IL PROCESSO
Sospetti abusi sulle pallavoliste, sentenza a maggio
Presunte violenze sessuali su una decina di minorenni: le parti civili hanno chiesto risarcimenti economici di varia entità
Si è svolto martedì mattina – 14 aprile – in tribunale a Varese, il processo con rito abbreviato davanti al gup Rossana Basile che vede accusato un allenatore di pallavolo per presunte violenze sessuali nei confronti di una decina di ragazze tra i 13 e i 16 anni militanti in una squadra di un centro vicino a Varese. In precedenza il pm aveva chiesto una pesante condanna (aveva chiesto una condanna a 19 anni e quattro mesi, ridotta a 12 anni, 10 mesi e 20 giorni per effetto dello sconto previsto dal rito).

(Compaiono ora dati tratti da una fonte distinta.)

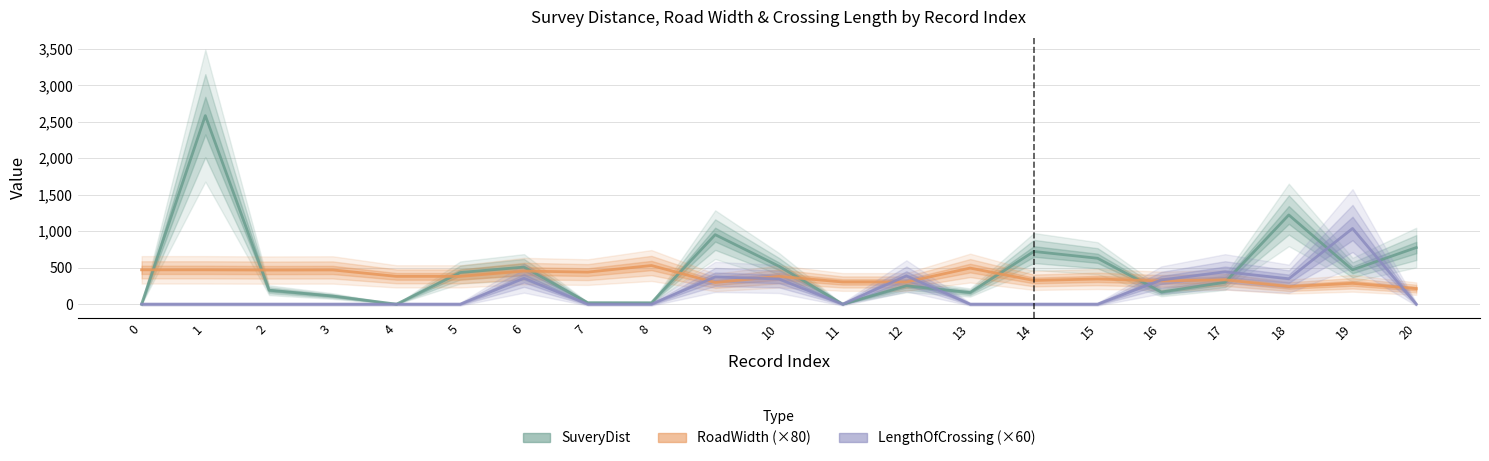

List the labels in order of RoadWidth (×80) value, smallest first.

20, 18, 19, 9, 11, 12, 16, 14, 17, 15, 4, 5, 10, 7, 6, 2, 3, 0, 1, 13, 8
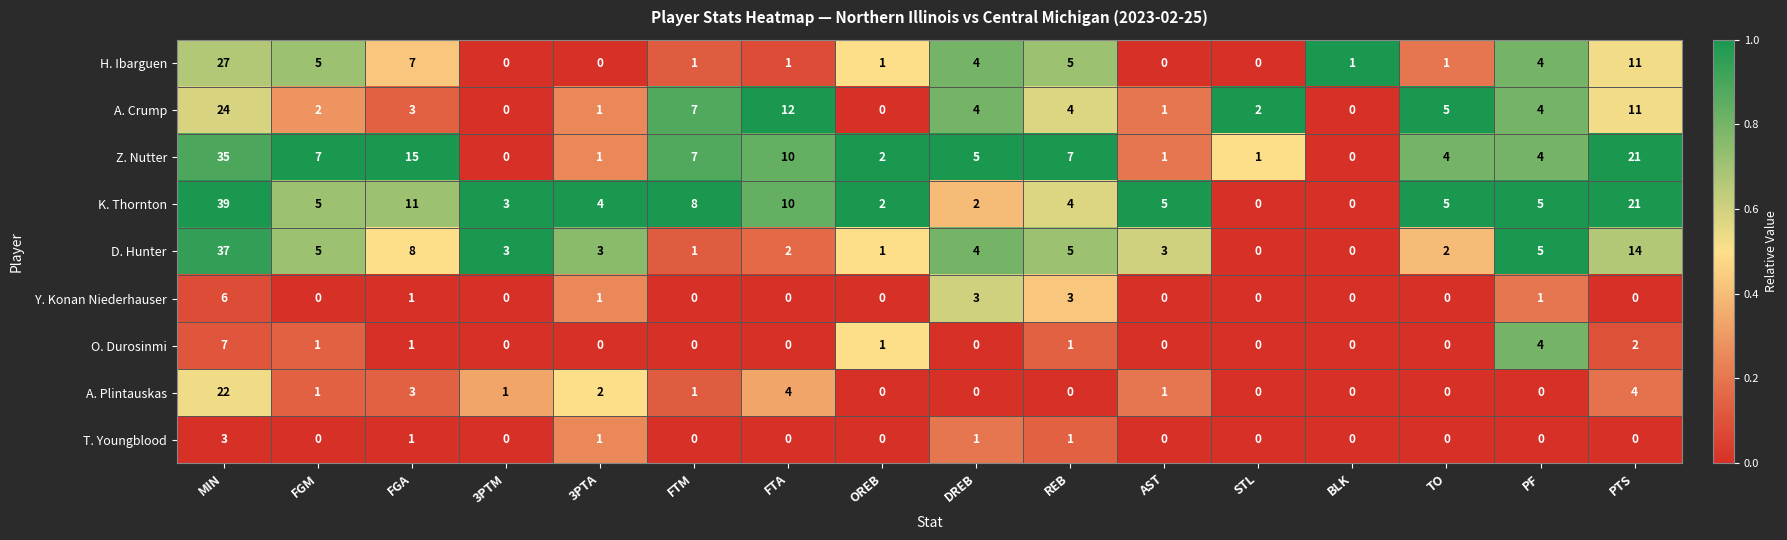

The value of H. Ibarguen at AST is 0. True or false?

True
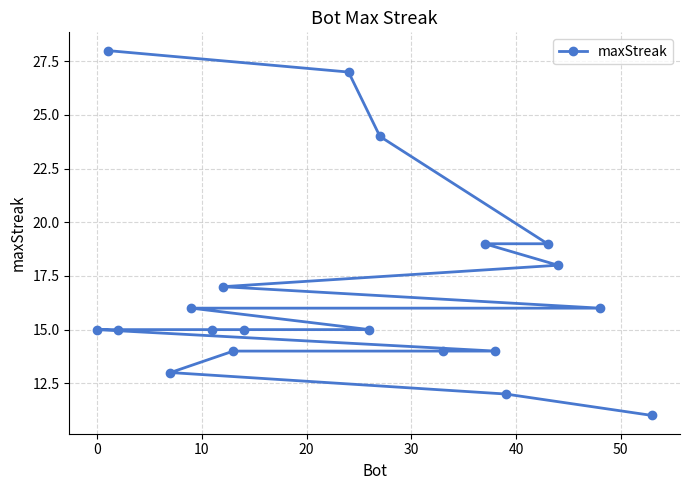

What is the difference between the maximum and second lowest values?

16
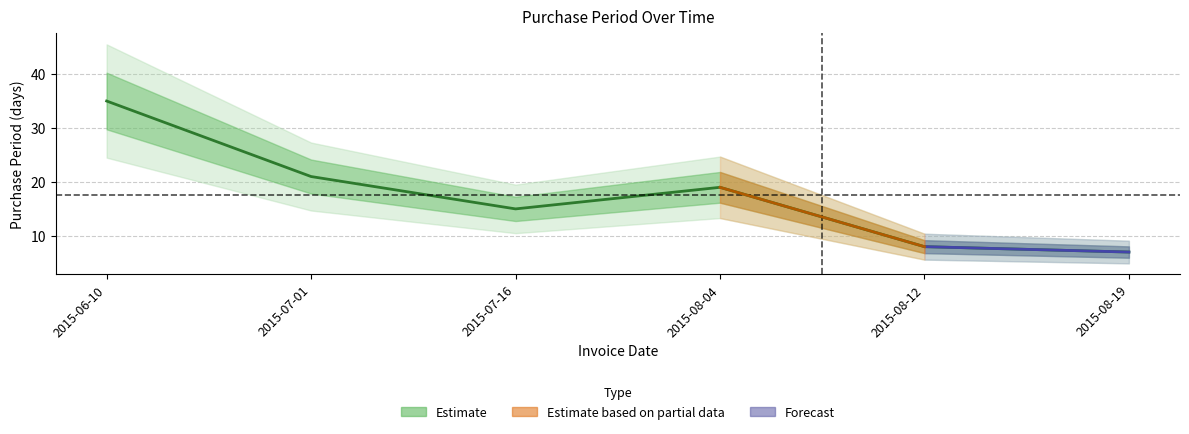

How many categories are shown in the chart?

6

Martedì hanno concluso la discussione le parti civili chiedendo la condanna dell’allenatore e risarcimenti economici di varia entità.
L’ARRINGA
Il difensore, avvocato Marco Natola, nella sua arringa, ha discusso tecnicamente i punti principali del processo, ha sottolineato che l’imputato non aveva piena consapevolezza del limite oltre il quale si era spinto e ha chiesto una pena ridotta e più equilibrata dal suo punto di vista rispetto a quella proposta dal pubblico ministero. Dopo le repliche, il giudice ha rinviato il processo al 19 maggio per la lettura del dispositivo della sentenza.